Student orators make their points at Project Soapbox speech competition

Orange County students demonstrated some impressive oratory skills during last month’s Project Soapbox showdown. And one of them has earned a trip to Washington, D.C. to compete at a national contest this summer.

Organized by Action Civics CA through the Mikva Challenge, Project Soapbox is a public speaking competition that calls on young people to research and address issues impacting them and their communities. The latest local event was held on Saturday, Dec. 8, drawing more than 200 people the campus of Santa Ana’s Santiago Elementary School, including 70 student speakers.

Students and staff from the Anaheim Union High School District

Anaheim Union High School District Superintendent Mike Matsuda, left, celebrates with students and staff from Brookhurst Junior High at the Project Soapbox competition on Dec. 8.

Top honors overall went to Charolette Kelly, who attends Northwood High School in Irvine. She punched her ticket to the nation’s capital by advocating for the deaf community — both aloud and using American Sign Language.

Within the high school division, Catherine Cueva of Garden Grove secured first place for a speech about gun violence, Cindy Hajjar of Irvine won second for her commentary on religious discrimination and Demi Rosales of Anaheim took third for a speech on self love and depression.

Speaking of Anaheim, the Anaheim Union High School District produced nine of 15 finalists at the event and swept the middle school awards.

“All in all, it was a terrific event and a powerful showing by students of the Anaheim Union High School District,” said Ken Kanouse, a science teacher and speech coach from Brookhurst Junior High School.

Brookhurst fared particularly well, with four students making it to the finals.
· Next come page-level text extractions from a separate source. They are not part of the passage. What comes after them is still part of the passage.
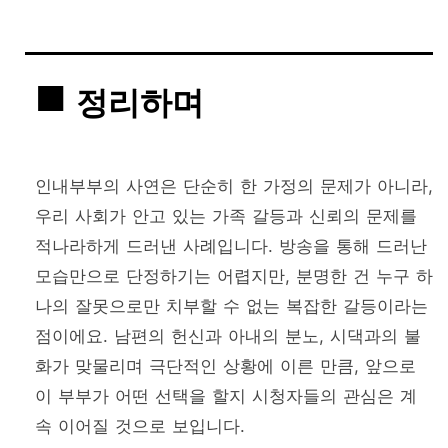
정리하며
인내부부의 사연은 단순히 한 가정의 문제가 아니라,
우리 사회가 안고 있는 가족 갈등과 신뢰의 문제를
적나라하게 드러낸 사례입니다. 방송을 통해 드러난
모습만으로 단정하기는 어렵지만, 분명한 건 누구 하
나의 잘못으로만 치부할 수 없는 복잡한 갈등이라는
점이에요. 남편의 헌신과 아내의 분노, 시댁과의 불
화가 맞물리며 극단적인 상황에 이른 만큼, 앞으로
이 부부가 어떤 선택을 할지 시청자들의 관심은 계
속 이어질 것으로 보입니다.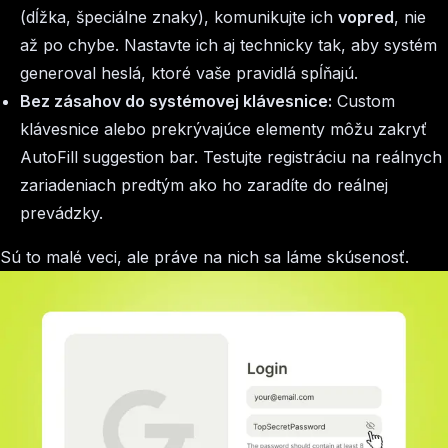
(dĺžka, špeciálne znaky), komunikujte ich
vopred
, nie
až po chybe. Nastavte ich aj technicky tak, aby systém
generoval heslá, ktoré vaše pravidlá spĺňajú.
Bez zásahov do systémovej klávesnice:
Custom
klávesnice alebo prekrývajúce elementy môžu zakryť
AutoFill suggestion bar. Testujte registráciu na reálnych
zariadeniach predtým ako ho zaradíte do reálnej
prevádzky.
Sú to malé veci, ale práve na nich sa láme skúsenosť.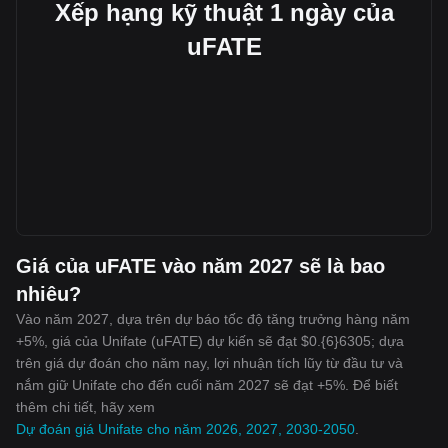
Xếp hạng kỹ thuật 1 ngày của
uFATE
Giá của uFATE vào năm 2027 sẽ là bao
nhiêu?
Vào năm 2027, dựa trên dự báo tốc độ tăng trưởng hàng năm
+5%, giá của Unifate (uFATE) dự kiến sẽ đạt $0.{6}6305; dựa
trên giá dự đoán cho năm nay, lợi nhuận tích lũy từ đầu tư và
nắm giữ Unifate cho đến cuối năm 2027 sẽ đạt +5%. Để biết
thêm chi tiết, hãy xem
Dự đoán giá Unifate cho năm 2026, 2027, 2030-2050
.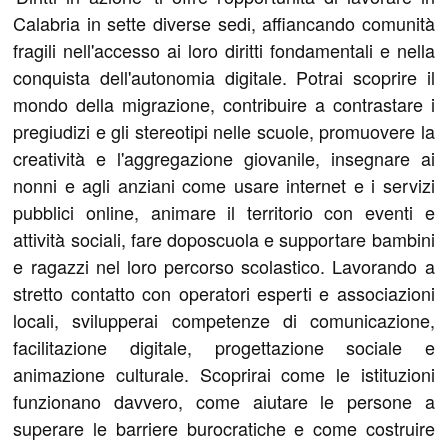
Calabria in sette diverse sedi, affiancando comunità
fragili nell'accesso ai loro diritti fondamentali e nella
conquista dell'autonomia digitale. Potrai scoprire il
mondo della migrazione, contribuire a contrastare i
pregiudizi e gli stereotipi nelle scuole, promuovere la
creatività e l'aggregazione giovanile, insegnare ai
nonni e agli anziani come usare internet e i servizi
pubblici online, animare il territorio con eventi e
attività sociali, fare doposcuola e supportare bambini
e ragazzi nel loro percorso scolastico. Lavorando a
stretto contatto con operatori esperti e associazioni
locali, svilupperai competenze di comunicazione,
facilitazione digitale, progettazione sociale e
animazione culturale. Scoprirai come le istituzioni
funzionano davvero, come aiutare le persone a
superare le barriere burocratiche e come costruire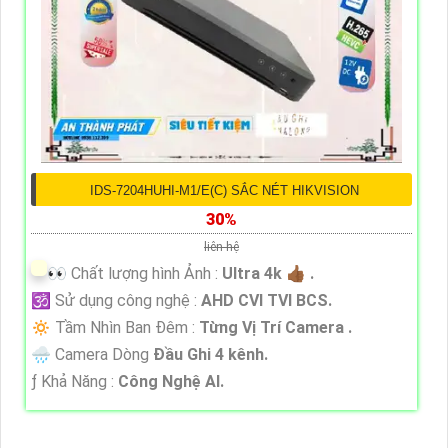
IDS-7204HUHI-M1/E(C) SẮC NÉT HIKVISION
30%
liên hệ
️👀 Chất lượng hình Ảnh :
Ultra 4k 👍🏾 .
🕉️ Sử dụng công nghệ :
AHD CVI TVI BCS.
🔅 Tầm Nhìn Ban Đêm :
Từng Vị Trí Camera .
🌧️ Camera Dòng
Đầu Ghi 4 kênh.
️ƒ Khả Năng :
Công Nghệ AI.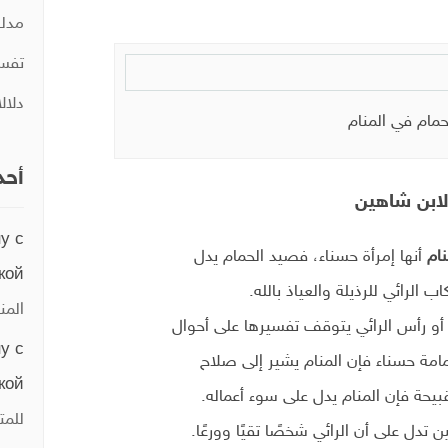
مدلو
تفسي
دلال
حمام في المنام
أحد
لابن شاهين
у с
نام
أنها إمرأة حسناء، فصيد الحمام يدل
кой
 الرائي للرذيلة والعياذ بالله.
المن
أو رأس الرائي يتوقف تفسيرها على أحوال
у с
مامة حسناء فإن المنام يشير إلى صلاح
кой
بيحة فإن المنام يدل على سوء أعماله.
للمت
تدل على أن الرائي شخصًا تقيًا وورعًا.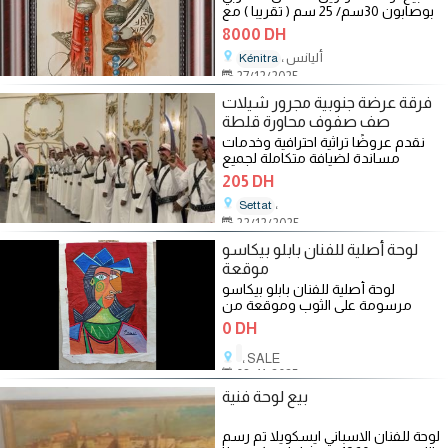
بوصابون 30سم/ 25 سم ( تقريبا ) مع
شهادة من الفنان تتبث مصداقيتها .
8000 DH
، أليانس
Kénitra
27/12/2025
فرقة عرضة جنوبية مجرور شيلات
صف صفوف محاورة قلطة
نقدم عروضًا تراثية احترافية وخدمات
مساندة لضيافة متكاملة لجميع
مناسباتكم . 1. الفنون التراثية
205 DH
،
Settat
22/12/2025
لوحة أصلية للفنان بابلو بيكاسو
موقعة
لوحة أصلية للفنان بابلو بيكاسو
مرسومة على الثوب وموقعة من
طرف
0 DH
، SALE
08/11/2025
بيع لوحة فنية
لوحة للفنان الاسباني ايسكويلا تم رسم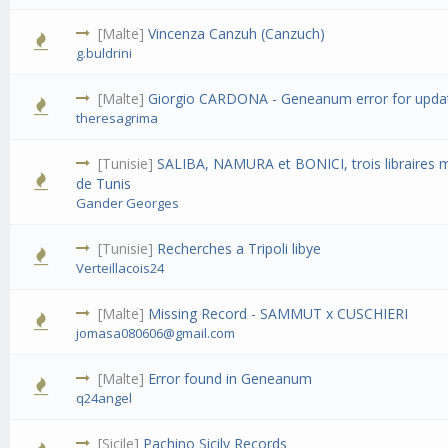
[Malte]
Vincenza Canzuh (Canzuch)
g.buldrini
[Malte]
Giorgio CARDONA - Geneanum error for upda
theresagrima
[Tunisie]
SALIBA, NAMURA et BONICI, trois libraires m
de Tunis
Gander Georges
[Tunisie]
Recherches a Tripoli libye
Verteillacois24
[Malte]
Missing Record - SAMMUT x CUSCHIERI
jomasa080606@gmail.com
[Malte]
Error found in Geneanum
q24angel
[Sicile]
Pachino Sicily Records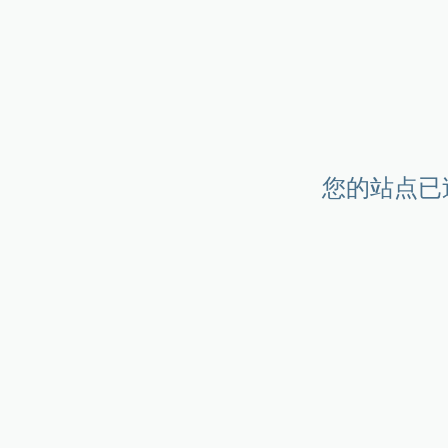
您的站点已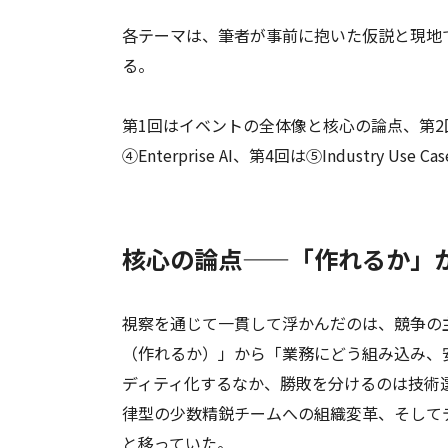
各テーマは、筆者が事前に抱いた仮説と現地
る。
第1回はイベントの全体像と核心の論点、第2回は①AI In
④Enterprise AI、第4回は⑤Industry Use Ca
核心の論点——「作れるか」
視察を通じて一貫して浮かんだのは、競争の
（作れるか）」から「業務にどう組み込み、
ディティ化するなか、勝敗を分けるのは技術
律型の少数精鋭チームへの組織変革、そして
と移っていた。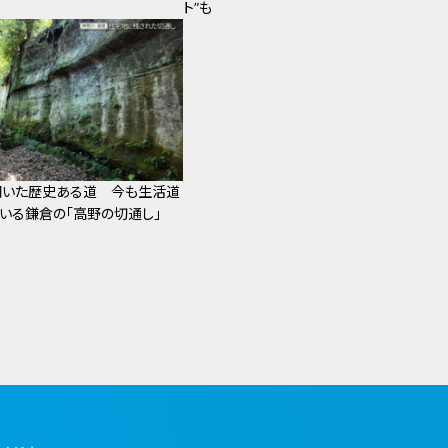
ト”も
開いた歴史ある道 今も生活道
いる鎌倉の「高野の切通し」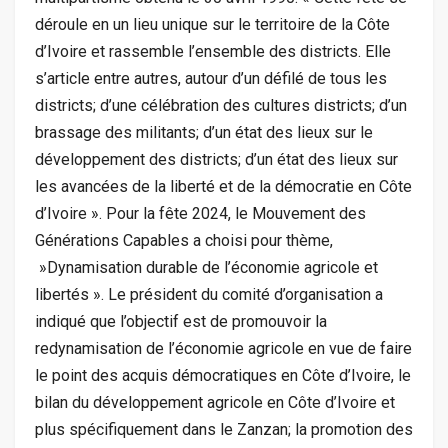
déroule en un lieu unique sur le territoire de la Côte
d’Ivoire et rassemble l’ensemble des districts. Elle
s’article entre autres, autour d’un défilé de tous les
districts; d’une célébration des cultures districts; d’un
brassage des militants; d’un état des lieux sur le
développement des districts; d’un état des lieux sur
les avancées de la liberté et de la démocratie en Côte
d’Ivoire ». Pour la fête 2024, le Mouvement des
Générations Capables a choisi pour thème,
»Dynamisation durable de l’économie agricole et
libertés ». Le président du comité d’organisation a
indiqué que l’objectif est de promouvoir la
redynamisation de l’économie agricole en vue de faire
le point des acquis démocratiques en Côte d’Ivoire, le
bilan du développement agricole en Côte d’Ivoire et
plus spécifiquement dans le Zanzan; la promotion des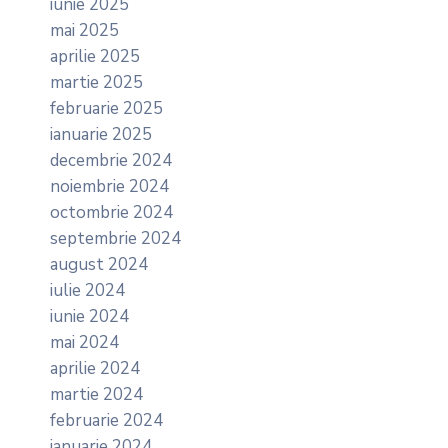
iunie 2025
mai 2025
aprilie 2025
martie 2025
februarie 2025
ianuarie 2025
decembrie 2024
noiembrie 2024
octombrie 2024
septembrie 2024
august 2024
iulie 2024
iunie 2024
mai 2024
aprilie 2024
martie 2024
februarie 2024
ianuarie 2024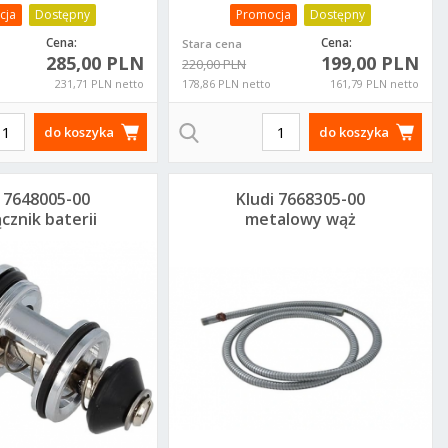
cja
Dostępny
Promocja
Dostępny
Cena:
Cena:
Stara cena
285,00 PLN
199,00 PLN
220,00 PLN
231,71 PLN netto
178,86 PLN netto
161,79 PLN netto
do koszyka
do koszyka
i 7648005-00
Kludi 7668305-00
cznik baterii
metalowy wąż
dtynkowej
prysznicowy do
baterii 3 i 4
otworowych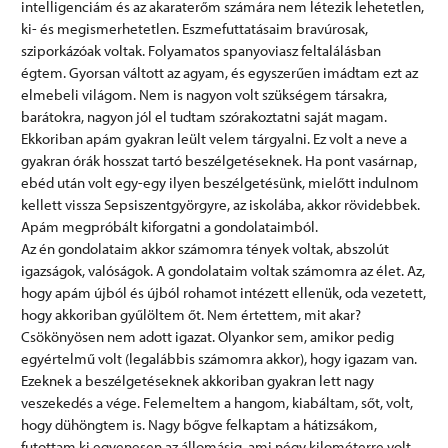
intelligenciám és az akaraterőm számára nem létezik lehetetlen,
ki- és megismerhetetlen. Eszmefuttatásaim bravúrosak,
sziporkázóak voltak. Folyamatos spanyoviasz feltalálásban
égtem. Gyorsan váltott az agyam, és egyszerűen imádtam ezt az
elmebeli világom. Nem is nagyon volt szükségem társakra,
barátokra, nagyon jól el tudtam szórakoztatni saját magam.
Ekkoriban apám gyakran leült velem tárgyalni. Ez volt a neve a
gyakran órák hosszat tartó beszélgetéseknek. Ha pont vasárnap,
ebéd után volt egy-egy ilyen beszélgetésünk, mielőtt indulnom
kellett vissza Sepsiszentgyörgyre, az iskolába, akkor rövidebbek.
Apám megpróbált kiforgatni a gondolataimból.
Az én gondolataim akkor számomra tények voltak, abszolút
igazságok, valóságok. A gondolataim voltak számomra az élet. Az,
hogy apám újból és újból rohamot intézett ellenük, oda vezetett,
hogy akkoriban gyűlöltem őt. Nem értettem, mit akar?
Csökönyösen nem adott igazat. Olyankor sem, amikor pedig
egyértelmű volt (legalábbis számomra akkor), hogy igazam van.
Ezeknek a beszélgetéseknek akkoriban gyakran lett nagy
veszekedés a vége. Felemeltem a hangom, kiabáltam, sőt, volt,
hogy dühöngtem is. Nagy bőgve felkaptam a hátizsákom,
futottam ki egyenesen az állomásig, ami négy kilométerre volt,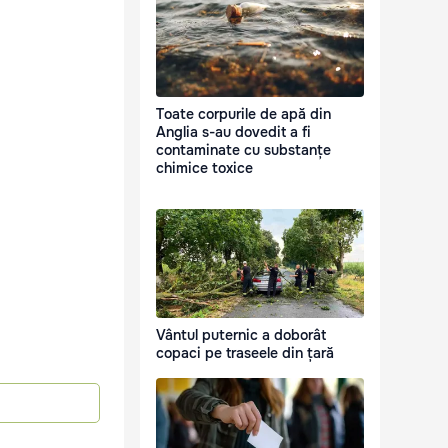
Toate corpurile de apă din
Anglia s-au dovedit a fi
contaminate cu substanțe
chimice toxice
Vântul puternic a doborât
copaci pe traseele din țară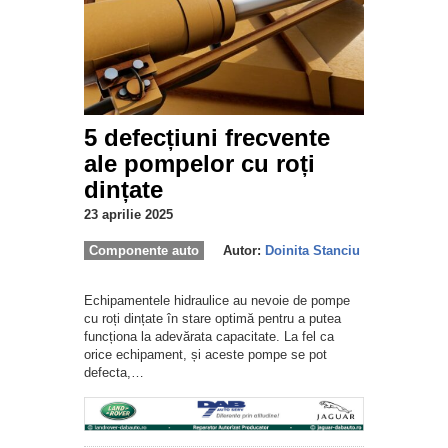
5 defecțiuni frecvente
ale pompelor cu roți
dințate
23 aprilie 2025
Componente auto
Autor:
Doinita Stanciu
Echipamentele hidraulice au nevoie de pompe
cu roți dințate în stare optimă pentru a putea
funcționa la adevărata capacitate. La fel ca
orice echipament, și aceste pompe se pot
defecta,…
The school also captured first and third place in the middle school division, Kanouse said.

Top middle school honors went to Brookhurst’s Jimmy Che, who delivered a rebuttal of the 2013 U.S. Supreme Court decision that invalidated parts of the Voting Rights Act of 1965. Second place went to Viren Mehta of Anaheim for his speech on climate change, and third-place went to Sean Peralta, who spoke about college affordability.

Supporters made their way to Santiago’s auditorium for the finals following initial rounds staged in breakout rooms. Judges for the event included Santa Ana Unified Board of Education Vice President Dr. Rigo Rodriguez, Garden Grove Unified Board of Education trustee Walter Muneton and representatives from the Santa Ana City Council, the Garden Grove City Council, the Orange County Registrar of Voters and the League of Women Voters.